At my internship one of my colleagues gave me a hint. I want to know if this is good practice.
What I was doing was creating classes that are used only for the values they contain and don't have any functions that actually do something (apart from having getters, setters and a constructor). I declared my variables like this:
public class ObjectIUse{
Private String name;
public ObjectIUse(String name){
this.name = name;
}
public String getName(){
return name;
}
}
So I'm not using a setter because it should always stay the same. My colleague said that I can also do it this way:
public class ObjectIUse{
public final String name;
public ObjectIUse(String name){
this.name = name;
}
}
Because now we don't need to have any getters or setters because it is public, however it can also never be changed because it is final.
Which would be better?
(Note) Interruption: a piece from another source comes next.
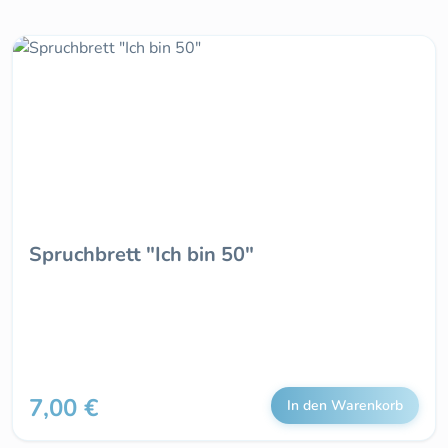
Spruchbrett "Ich bin 50"
7,00 €
Regulärer Preis:
In den Warenkorb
Or would it maybe be preferable to still make it private but also final? I mean all of the options work, obviously. I just want to know which is better and why.
Make the variable private, because by doing so you'll be encapsulating the variable in your class. This has many benefits, information hiding is among one, which you'll learn if you go to the above link.
If you want it to never change after creation, then make it final too.
This works now because a String
is immutable. But what happens when you expose the reference to a mutable class and that class is not thread safe ?. You cant even return a defensive copy if you want to.
Not to mention this also breaks encapsulation. Use a private variable and getters.